Lei ironizza anche sull’ utilizzo di Whatspp da parte dei gruppi classe dei genitori…

Diciamo che rido per non piangere. Capiamoci: io non ho nulla contro WhatsApp e le nuove applicazioni o tecnologie, le uso tutti i giorni anche per lavoro. Il fatto è che WhatsApp, o lo stesso Facebook, sono scatole vuote, e funzionano solo con ciò che ci mettiamo dentro noi, per questo siamo responsabili dei contenuti che produciamo. Possono dunque essere meravigliose opportunità di confronto e dibattito, oppure “luoghi” in cui mettiamo in scena il peggio di noi. Nelle chat di classe purtroppo accade anche questo: oltre all’ indubbia utilità per tenersi in contatto con gli altri genitori o scambiarsi i compiti, scoppiano spesso interminabili polemiche sugli insegnanti, con toni anche violenti, critiche rivolte a chi non è presente, a discapito della serenità della classe e di quella dei nostri figli. Diciamo che, secondo me, è uno strumento col quale molti di noi devono ancora prendere bene le misure, sottoscritto compreso.

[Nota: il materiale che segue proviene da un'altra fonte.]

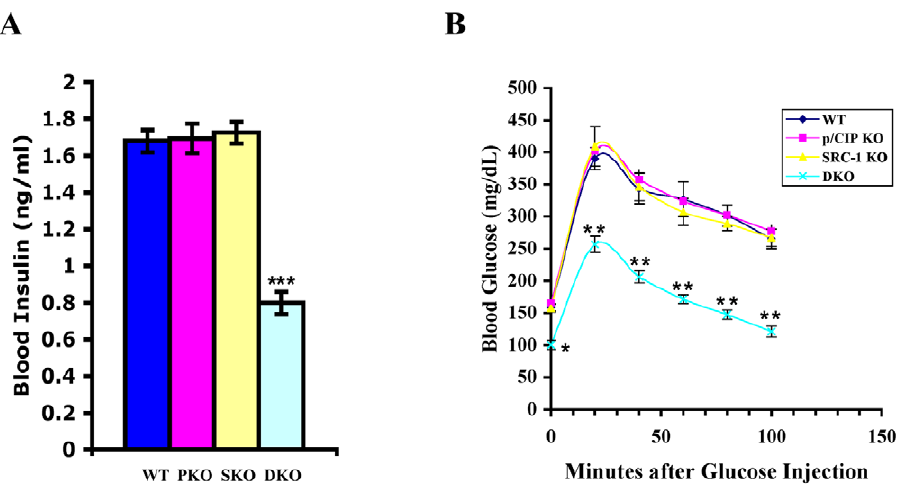
doi:10.1371/journal.pone.0036961.g004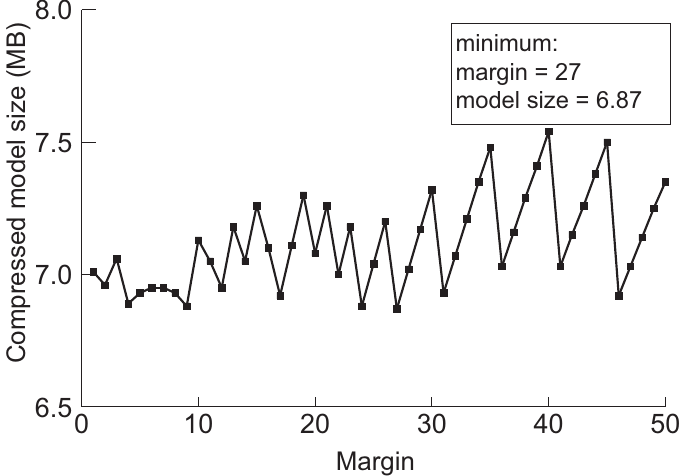
Figure 10. The minimum model sizes derived by the proposed method when the initial margin is varied from 1 to 50 for DenseNet-202 when the target accuracy is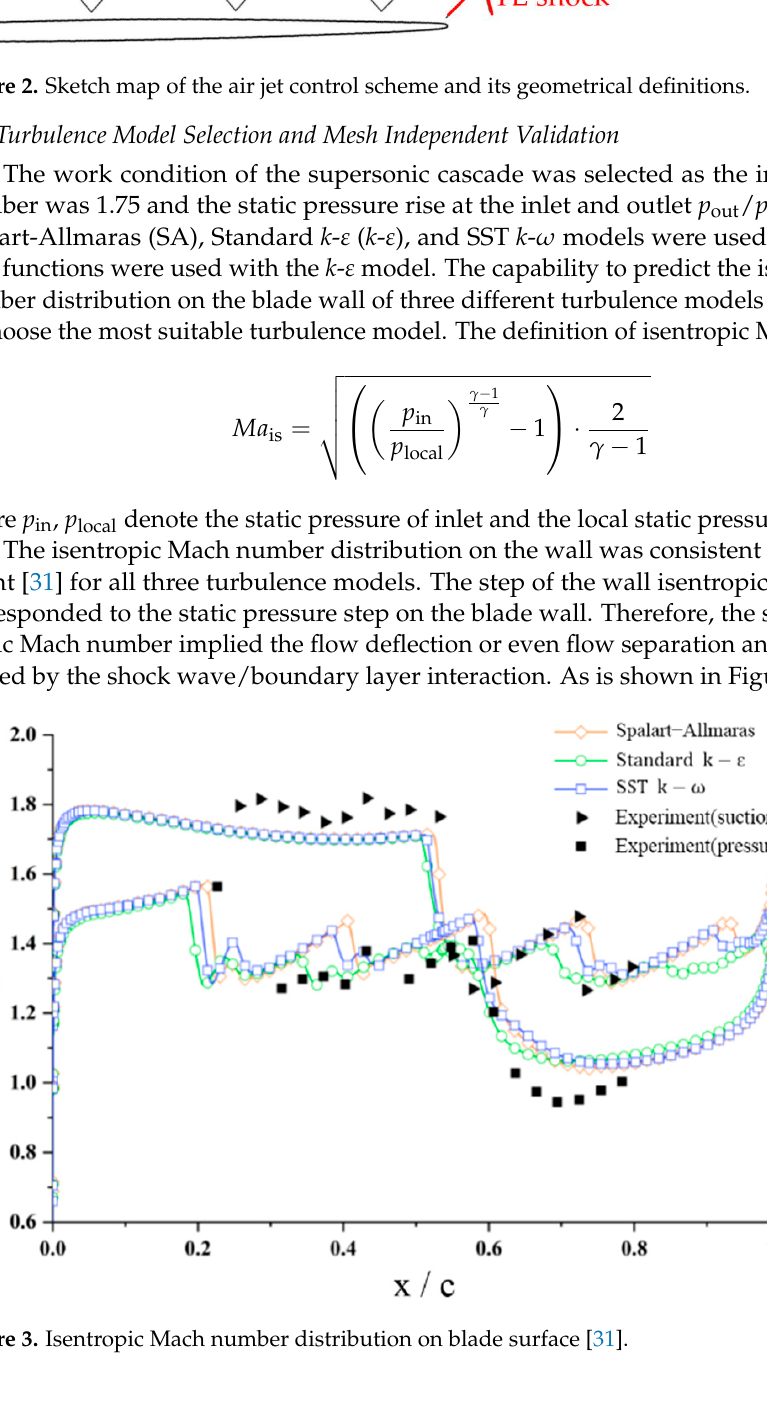
Figure 2. Sketch map of the air jet control scheme and its geometrical definitions.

Qual è il suo rapporto con gli insegnanti delle sue tre figlie?
Ottimo. Non perché io sia un genitore particolarmente illuminato o perché le mie figlie siano particolarmente brillanti. Ma semplicemente perché ciascuno si occupa del suo compito: io faccio il padre, le mie figlie fanno le studentesse, le maestre insegnano.  A ciascuno il suo.
 
Che appello vuole rivolgere ai genitori?

Non ho appelli da consegnare, nel senso che io sono, proprio come tutti, semplice portatore della mia esperienza, e mai mi sognerei di farla diventare un paradigma per tutti i genitori. Posso solo dire che l’ intento di “Sono puri i loro sogni” non è quello di attribuire le “colpe” di questo sistema di cose solo a noi genitori, santificando gli insegnanti. Anche gli insegnanti hanno, indubbiamente, la loro parte di responsabilità. Ma io penso che noi dobbiamo occuparci della nostra, di parte. Credo che per disinnescare ogni conflitto sia sempre meglio partire da sé stessi, assumersi le proprie responsabilità e interrogarsi su quello che noi possiamo fare per primi. Ogni relazione è composta da due elementi, perciò mutando il comportamento di uno, anche di poco, tutta la relazione evolve. Il mondo si cambia in questo modo, agendo su quel che possiamo, per quel che riusciamo. Solo così potremo smetterla di puntarci il dito a vicenda e cominciare a (ri)creare una nuova alleanza genitori-insegnanti. Perché abbiamo a cuore lo stesso interesse, visto che i nostri figli e i loro studenti sono gli stessi bambini. Non dovremmo scordarlo mai.